Debts, collectively

by thedisagreement

maxresdefaultIn the 1986 American comedy film The Money Pit, young lovers Shelley Long and Tom Hanks buy a million dollar mansion in distress, soon falling into distress themselves. Metaphorically, isn’t this kind of like what we all do, everyday? Nothing we have is permanent, and everything we throw money at just breaks again eventually. Collectively, aren’t we just the sum of our debts – personal, societal, emotional, financial?  How many holes are in your floor? 

Join The Disagreement on Monday, July 20th for “The bank closed, so they moved on.”

At HiFi (169 Ave A), 8pm 

FEATURING:

Jackie Corley is the founder and publisher of Word Riot (http://www.wordriot.org). Her work has appeared in Redivider, Fourteen Hills, 3AM Magazine, Vol. 1 Brooklyn and in various print anthologies. A short story collection, The Suburban Swindle, was published in 2008 by the now-defunct So New Press.

A former New York Times Fellow at NYU, Ben Purkert has published poems in The New Yorker, Ploughshares, Agni, Kenyon Review, Boston Review, Fence and elsewhere. He currently teaches creative writing at Rutgers and is working on his first novel. He’s also the founder of CityShelf, an initiative to support indie bookstores. More at: benpurkert.com.
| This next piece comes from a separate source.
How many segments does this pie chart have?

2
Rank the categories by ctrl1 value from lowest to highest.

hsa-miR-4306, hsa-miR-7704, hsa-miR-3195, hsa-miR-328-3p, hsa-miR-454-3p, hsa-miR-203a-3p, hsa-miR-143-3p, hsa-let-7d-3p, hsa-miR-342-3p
Elizabeth Clark Wessel is a founding editor of Argos Books & co-editor of Circumference: Poetry in Translation. She is the author of three chapbooks Whither Weather (GreenTower Press, 2012), Isn’t that You Waving at You (Big Lucks Books, forthcoming in 2015) and Amsterdam (Dancing Girl Press, forthcoming 2015). Her full-length collection Two Suns will be published by The Lit Pub in 2015. She lives in a farmhouse in Connecticut and translates Swedish novels for a living.

Lynn Steger Strong‘s novel, HOLD STILL, will be published by Liveright/Norton in March 2016. She lives in Brooklyn with her family.